Then he came there to a cave and lodged there; and behold, the word of the LORD [came] to him, and He said to him, “What are you doing here, Elijah?”
1 Kings 19:9
One of the best known players in the first book of Kings is Elijah. He is one of the most famous prophets of Israel and his exploits are impressive, to say the least. But, when threatened by Jezebel, he runs and hides and asks God to kill him. Don’t get me wrong, there is wisdom in running from a person in power who is pissed off, but Elijah forgot that Jezebel’s beef was with God and that God would be the One handling any throw down. After some pretty miraculous stuff (the angel of the Lord shows up to feed Elijah — twice), Elijah finds his way to this cave.

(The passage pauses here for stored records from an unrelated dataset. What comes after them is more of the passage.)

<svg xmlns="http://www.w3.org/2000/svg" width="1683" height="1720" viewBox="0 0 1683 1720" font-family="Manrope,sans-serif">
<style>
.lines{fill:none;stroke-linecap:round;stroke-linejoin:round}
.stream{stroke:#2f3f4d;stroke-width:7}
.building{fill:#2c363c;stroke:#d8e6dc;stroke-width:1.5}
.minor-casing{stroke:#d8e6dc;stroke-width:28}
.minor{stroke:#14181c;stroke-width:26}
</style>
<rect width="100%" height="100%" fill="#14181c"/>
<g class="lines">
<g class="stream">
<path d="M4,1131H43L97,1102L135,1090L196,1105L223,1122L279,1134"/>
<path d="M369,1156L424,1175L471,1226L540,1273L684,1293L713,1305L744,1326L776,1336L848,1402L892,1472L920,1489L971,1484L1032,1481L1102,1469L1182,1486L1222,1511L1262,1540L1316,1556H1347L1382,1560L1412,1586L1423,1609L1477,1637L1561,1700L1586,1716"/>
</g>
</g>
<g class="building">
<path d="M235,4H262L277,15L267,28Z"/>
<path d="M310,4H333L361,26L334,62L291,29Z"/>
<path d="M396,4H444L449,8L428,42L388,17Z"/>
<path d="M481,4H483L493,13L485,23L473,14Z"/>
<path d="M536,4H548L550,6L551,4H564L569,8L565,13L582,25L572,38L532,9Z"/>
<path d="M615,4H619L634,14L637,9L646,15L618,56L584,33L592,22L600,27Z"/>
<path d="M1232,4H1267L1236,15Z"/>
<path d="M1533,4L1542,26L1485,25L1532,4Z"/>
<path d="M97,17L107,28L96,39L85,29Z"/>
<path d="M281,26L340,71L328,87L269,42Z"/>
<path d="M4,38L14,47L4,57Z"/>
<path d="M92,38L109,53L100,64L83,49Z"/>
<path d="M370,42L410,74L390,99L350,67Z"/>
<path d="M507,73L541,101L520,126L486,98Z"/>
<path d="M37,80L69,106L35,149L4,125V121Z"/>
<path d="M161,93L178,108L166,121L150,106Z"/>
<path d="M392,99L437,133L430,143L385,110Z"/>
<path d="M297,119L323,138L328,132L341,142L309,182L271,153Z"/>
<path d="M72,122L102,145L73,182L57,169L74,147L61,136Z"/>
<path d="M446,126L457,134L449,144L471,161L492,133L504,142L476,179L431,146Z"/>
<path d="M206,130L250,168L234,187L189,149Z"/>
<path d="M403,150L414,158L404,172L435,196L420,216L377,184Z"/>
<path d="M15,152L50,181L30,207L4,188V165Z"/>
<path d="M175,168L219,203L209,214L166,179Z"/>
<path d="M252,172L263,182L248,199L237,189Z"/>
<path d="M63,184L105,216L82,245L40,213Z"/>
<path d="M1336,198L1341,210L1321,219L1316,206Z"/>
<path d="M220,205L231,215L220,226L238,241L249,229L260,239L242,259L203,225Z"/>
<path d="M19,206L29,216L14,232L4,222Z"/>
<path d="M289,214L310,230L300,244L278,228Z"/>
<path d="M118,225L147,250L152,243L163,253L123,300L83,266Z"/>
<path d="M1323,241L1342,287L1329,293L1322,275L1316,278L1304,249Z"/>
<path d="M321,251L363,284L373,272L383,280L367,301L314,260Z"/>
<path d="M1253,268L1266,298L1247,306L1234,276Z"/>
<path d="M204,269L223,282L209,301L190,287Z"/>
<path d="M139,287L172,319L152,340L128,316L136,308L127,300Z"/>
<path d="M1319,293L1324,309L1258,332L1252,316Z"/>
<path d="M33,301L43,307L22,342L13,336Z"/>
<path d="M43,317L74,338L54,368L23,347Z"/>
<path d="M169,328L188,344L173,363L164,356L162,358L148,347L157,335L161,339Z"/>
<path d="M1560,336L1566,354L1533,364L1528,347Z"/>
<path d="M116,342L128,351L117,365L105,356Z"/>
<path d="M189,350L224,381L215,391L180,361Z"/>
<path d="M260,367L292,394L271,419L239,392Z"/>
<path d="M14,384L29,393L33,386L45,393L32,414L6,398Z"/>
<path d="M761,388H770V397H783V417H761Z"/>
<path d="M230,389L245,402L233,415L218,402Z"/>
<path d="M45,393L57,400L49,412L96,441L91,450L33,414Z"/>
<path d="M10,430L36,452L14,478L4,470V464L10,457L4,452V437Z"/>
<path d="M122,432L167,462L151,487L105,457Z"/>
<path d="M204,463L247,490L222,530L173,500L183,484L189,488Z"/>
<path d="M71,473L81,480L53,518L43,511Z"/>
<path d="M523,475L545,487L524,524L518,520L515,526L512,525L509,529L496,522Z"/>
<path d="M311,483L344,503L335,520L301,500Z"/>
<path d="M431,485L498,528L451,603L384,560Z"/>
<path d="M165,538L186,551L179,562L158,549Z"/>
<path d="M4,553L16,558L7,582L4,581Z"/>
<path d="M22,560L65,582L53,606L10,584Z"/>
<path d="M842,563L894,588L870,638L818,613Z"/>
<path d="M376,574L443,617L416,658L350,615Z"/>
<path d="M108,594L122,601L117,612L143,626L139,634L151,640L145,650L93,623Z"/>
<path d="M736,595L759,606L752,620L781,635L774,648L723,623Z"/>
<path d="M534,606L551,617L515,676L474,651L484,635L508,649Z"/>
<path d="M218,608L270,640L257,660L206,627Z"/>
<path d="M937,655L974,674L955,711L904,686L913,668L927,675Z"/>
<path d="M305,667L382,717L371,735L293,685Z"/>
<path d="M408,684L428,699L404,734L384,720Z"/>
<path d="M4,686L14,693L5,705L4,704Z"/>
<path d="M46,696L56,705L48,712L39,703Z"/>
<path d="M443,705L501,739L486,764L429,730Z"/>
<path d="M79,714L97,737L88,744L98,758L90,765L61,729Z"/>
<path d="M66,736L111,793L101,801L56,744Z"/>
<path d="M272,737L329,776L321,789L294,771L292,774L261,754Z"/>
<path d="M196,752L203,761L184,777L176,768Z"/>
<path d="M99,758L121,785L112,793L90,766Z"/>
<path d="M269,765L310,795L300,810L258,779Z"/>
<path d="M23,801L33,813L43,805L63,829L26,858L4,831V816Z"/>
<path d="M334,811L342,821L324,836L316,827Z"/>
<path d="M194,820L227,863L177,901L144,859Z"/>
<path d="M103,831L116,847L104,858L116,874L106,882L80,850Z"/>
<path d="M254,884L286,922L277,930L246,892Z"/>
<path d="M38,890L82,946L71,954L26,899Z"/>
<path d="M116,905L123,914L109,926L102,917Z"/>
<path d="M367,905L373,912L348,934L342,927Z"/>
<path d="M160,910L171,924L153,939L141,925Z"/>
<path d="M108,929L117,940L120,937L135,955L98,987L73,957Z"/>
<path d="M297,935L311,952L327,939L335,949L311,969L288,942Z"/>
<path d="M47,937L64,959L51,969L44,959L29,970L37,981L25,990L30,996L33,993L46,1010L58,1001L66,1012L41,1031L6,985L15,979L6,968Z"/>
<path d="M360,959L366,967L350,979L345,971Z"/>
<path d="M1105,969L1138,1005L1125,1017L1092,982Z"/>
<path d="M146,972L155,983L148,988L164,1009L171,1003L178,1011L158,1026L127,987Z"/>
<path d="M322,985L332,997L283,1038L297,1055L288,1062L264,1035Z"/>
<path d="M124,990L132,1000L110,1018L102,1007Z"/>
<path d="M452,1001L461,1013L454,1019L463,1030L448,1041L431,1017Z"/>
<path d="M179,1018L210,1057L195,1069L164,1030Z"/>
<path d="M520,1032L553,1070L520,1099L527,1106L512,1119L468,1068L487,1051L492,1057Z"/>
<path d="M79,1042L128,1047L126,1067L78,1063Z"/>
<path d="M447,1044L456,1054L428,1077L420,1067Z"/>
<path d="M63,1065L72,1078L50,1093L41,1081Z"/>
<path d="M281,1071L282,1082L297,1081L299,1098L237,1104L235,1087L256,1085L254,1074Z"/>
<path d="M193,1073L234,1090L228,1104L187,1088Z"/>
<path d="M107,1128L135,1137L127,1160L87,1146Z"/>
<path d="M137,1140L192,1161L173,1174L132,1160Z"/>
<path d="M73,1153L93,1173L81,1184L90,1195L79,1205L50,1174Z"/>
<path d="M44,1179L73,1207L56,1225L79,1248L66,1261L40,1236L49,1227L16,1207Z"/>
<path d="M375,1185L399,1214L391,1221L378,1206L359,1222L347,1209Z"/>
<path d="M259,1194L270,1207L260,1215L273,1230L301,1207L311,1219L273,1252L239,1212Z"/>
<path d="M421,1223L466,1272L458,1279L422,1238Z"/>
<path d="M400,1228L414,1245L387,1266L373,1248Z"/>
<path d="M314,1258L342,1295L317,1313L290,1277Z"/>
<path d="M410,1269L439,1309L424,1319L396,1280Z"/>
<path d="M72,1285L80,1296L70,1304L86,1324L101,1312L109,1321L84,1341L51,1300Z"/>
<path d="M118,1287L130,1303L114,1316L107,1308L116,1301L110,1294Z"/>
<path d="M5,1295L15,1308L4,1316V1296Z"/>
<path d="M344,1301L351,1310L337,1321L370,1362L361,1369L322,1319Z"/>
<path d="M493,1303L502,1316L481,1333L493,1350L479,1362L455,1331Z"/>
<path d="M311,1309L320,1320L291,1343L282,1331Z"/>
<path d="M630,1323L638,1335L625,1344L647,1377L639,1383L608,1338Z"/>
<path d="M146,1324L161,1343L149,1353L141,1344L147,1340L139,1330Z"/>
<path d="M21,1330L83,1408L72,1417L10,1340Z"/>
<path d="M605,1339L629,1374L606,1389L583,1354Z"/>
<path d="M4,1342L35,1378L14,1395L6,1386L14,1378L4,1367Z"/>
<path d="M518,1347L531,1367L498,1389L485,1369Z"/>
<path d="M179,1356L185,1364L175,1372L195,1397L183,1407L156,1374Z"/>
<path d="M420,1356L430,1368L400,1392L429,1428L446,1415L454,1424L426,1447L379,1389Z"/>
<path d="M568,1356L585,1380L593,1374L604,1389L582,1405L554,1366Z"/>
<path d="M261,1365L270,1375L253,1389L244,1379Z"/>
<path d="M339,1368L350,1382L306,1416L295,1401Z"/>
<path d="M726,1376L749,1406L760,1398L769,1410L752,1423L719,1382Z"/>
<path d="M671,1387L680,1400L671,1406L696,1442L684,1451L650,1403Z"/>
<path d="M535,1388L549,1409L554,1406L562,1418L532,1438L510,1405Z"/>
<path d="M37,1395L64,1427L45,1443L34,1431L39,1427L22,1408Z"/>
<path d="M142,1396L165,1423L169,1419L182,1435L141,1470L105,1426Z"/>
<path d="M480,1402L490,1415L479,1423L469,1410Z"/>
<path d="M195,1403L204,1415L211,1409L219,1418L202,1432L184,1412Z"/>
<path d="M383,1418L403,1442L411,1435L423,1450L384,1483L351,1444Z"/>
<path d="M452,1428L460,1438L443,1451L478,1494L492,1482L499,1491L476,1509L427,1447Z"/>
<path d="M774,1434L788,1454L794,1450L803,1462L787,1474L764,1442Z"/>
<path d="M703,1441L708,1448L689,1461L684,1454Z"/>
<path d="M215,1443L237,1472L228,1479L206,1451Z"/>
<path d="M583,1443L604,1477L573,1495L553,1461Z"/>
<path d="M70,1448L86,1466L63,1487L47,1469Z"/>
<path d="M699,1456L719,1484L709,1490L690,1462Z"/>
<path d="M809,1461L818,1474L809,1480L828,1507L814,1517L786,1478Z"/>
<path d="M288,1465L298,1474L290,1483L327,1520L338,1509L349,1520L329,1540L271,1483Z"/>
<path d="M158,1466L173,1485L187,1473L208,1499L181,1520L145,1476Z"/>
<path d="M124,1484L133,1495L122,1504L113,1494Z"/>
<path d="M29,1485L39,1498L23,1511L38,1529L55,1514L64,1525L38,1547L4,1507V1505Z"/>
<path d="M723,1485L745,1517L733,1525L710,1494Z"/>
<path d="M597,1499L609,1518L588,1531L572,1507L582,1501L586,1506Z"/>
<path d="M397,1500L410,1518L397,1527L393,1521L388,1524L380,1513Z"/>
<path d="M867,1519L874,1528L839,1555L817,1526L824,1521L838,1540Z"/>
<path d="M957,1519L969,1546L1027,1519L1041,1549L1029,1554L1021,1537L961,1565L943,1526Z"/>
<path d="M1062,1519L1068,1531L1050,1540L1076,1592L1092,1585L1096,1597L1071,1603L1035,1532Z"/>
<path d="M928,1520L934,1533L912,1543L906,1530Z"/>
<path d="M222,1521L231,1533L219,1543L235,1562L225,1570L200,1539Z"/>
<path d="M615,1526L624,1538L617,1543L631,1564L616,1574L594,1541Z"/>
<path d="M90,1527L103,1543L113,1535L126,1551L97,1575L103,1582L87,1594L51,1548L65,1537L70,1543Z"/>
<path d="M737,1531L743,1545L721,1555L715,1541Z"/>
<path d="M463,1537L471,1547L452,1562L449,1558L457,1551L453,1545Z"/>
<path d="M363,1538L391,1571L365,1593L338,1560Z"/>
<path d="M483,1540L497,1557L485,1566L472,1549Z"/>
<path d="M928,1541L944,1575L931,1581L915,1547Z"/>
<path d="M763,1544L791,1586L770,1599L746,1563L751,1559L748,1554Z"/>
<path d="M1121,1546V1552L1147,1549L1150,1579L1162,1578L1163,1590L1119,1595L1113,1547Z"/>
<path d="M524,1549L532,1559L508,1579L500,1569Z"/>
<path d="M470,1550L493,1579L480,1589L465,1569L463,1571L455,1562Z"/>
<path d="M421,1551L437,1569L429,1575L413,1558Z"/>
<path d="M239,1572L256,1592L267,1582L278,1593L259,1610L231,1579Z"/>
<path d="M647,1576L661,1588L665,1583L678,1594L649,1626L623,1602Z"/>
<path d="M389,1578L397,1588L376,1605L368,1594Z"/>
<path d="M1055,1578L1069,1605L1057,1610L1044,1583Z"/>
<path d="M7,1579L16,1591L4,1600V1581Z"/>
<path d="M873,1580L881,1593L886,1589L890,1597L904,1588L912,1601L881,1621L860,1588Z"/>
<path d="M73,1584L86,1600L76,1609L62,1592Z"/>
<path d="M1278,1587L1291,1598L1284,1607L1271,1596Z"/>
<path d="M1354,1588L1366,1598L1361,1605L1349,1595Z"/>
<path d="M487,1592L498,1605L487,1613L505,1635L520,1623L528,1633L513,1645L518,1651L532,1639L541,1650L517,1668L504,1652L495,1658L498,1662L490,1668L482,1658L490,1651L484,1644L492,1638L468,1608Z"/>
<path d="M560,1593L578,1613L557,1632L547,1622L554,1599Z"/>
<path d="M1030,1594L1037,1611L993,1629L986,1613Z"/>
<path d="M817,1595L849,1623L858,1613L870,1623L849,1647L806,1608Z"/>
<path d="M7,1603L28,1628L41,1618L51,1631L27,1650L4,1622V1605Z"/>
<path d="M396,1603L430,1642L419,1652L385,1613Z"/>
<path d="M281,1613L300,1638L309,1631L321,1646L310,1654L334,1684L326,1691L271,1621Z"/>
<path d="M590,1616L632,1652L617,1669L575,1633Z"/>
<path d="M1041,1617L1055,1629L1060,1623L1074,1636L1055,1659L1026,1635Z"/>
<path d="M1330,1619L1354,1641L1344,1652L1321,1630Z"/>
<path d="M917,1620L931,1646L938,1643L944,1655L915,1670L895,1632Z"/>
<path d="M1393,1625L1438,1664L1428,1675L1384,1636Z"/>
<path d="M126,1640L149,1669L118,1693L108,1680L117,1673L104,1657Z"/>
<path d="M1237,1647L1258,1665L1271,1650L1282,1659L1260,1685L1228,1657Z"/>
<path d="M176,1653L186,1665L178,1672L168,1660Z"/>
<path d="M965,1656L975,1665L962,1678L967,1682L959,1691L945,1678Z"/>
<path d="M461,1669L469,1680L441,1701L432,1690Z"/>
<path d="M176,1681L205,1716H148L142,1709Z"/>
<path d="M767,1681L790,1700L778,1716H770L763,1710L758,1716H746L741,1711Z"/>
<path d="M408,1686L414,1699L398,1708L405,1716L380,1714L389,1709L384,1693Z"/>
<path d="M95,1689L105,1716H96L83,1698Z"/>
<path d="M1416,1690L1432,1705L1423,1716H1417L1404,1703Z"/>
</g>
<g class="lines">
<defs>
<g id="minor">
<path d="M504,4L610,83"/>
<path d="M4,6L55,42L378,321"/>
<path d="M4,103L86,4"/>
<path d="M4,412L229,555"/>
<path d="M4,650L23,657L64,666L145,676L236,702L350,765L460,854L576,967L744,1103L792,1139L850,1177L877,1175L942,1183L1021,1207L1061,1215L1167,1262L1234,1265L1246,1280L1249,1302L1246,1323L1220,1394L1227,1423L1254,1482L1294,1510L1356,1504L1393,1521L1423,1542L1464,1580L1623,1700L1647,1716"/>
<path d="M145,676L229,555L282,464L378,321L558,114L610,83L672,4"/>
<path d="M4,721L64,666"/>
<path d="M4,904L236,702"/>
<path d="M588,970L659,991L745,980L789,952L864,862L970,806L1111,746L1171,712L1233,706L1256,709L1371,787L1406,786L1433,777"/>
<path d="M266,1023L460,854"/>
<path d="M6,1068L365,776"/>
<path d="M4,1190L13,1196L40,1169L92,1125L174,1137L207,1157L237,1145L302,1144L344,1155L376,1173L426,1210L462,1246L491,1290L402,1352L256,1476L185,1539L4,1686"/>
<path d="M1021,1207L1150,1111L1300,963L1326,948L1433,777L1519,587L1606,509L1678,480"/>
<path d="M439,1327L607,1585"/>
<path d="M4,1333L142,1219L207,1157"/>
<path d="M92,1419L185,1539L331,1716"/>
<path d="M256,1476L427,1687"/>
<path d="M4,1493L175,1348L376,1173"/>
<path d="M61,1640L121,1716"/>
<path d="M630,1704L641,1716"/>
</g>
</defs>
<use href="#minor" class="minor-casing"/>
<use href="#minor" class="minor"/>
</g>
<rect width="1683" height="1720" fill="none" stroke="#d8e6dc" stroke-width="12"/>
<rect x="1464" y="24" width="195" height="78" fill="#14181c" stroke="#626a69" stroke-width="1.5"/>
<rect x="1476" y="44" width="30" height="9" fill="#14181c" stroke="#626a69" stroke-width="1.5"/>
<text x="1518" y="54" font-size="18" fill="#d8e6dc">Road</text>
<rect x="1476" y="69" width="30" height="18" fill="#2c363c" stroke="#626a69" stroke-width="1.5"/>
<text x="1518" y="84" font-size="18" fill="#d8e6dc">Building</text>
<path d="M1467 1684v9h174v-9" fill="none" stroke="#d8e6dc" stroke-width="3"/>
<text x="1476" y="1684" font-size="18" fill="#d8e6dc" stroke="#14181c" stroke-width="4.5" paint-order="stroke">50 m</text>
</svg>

God’s question to Elijah struck me as pertinent. What are you doing here? It’s not that I’m a great prophet of God or a great anything of God. So that’s not the point of comparison. The point of comparison is that I lose focus; I forget Whose fight the fight for righteousness really is; I get discouraged; I hide myself away. It’s challenging to do the last in a day and age when the world is so open and information so available, but it happens.
What are you doing here? The question rings into recent transgressions. The transgression comes to mind and on its heels comes the question. It’s not that God is confused — He knows better than I do what I was doing. It’s not that God is looking for an explanation of how I got to that place — again, He knows better than I do. What He’s looking for, I think, is confession. An admission that, ‘There, God, I transgressed.’
The question lingers in the air this morning. What are you doing here? Am I here, writing this entry for some other reason than to draw closer to God? It’s a valid question. One I don’t stop and think about very often. I began writing SOAP journals as a method of morning devotional time with God, but those were on my computer. I grew distracted by social media, so enlisted social media to be a part of those SOAP journals, so there was a time when these entries were written on Facebook so as to enlist the thing that tried to distract and leech time. I transitioned to a blog because a friend requested that I do so. He had read the posts on Facebook and wanted to do something that Facebook, I guess, was unable to do. All of this traces back to my feeble attempts to carve out time in the morning for God and His Word. I am not a morning person, so need something to help me focus. I am a writer, so journaling; blogging help maintain focus and encourage — since online search tools are ready to hand — deeper study of ideas that seem to merit that.
Yes, God. I have transgressed in many ways — ways that You and I are both quite aware of. Yes, I lose focus. Yes, I forget that every spiritual battle is Yours. Yes, I do not often examine why I chose this medium, but I probably should. Yes, I get discouraged. Please forgive me and restore me and set these things to rights. And remind me to continually, on Your behalf, ask myself What are you doing here?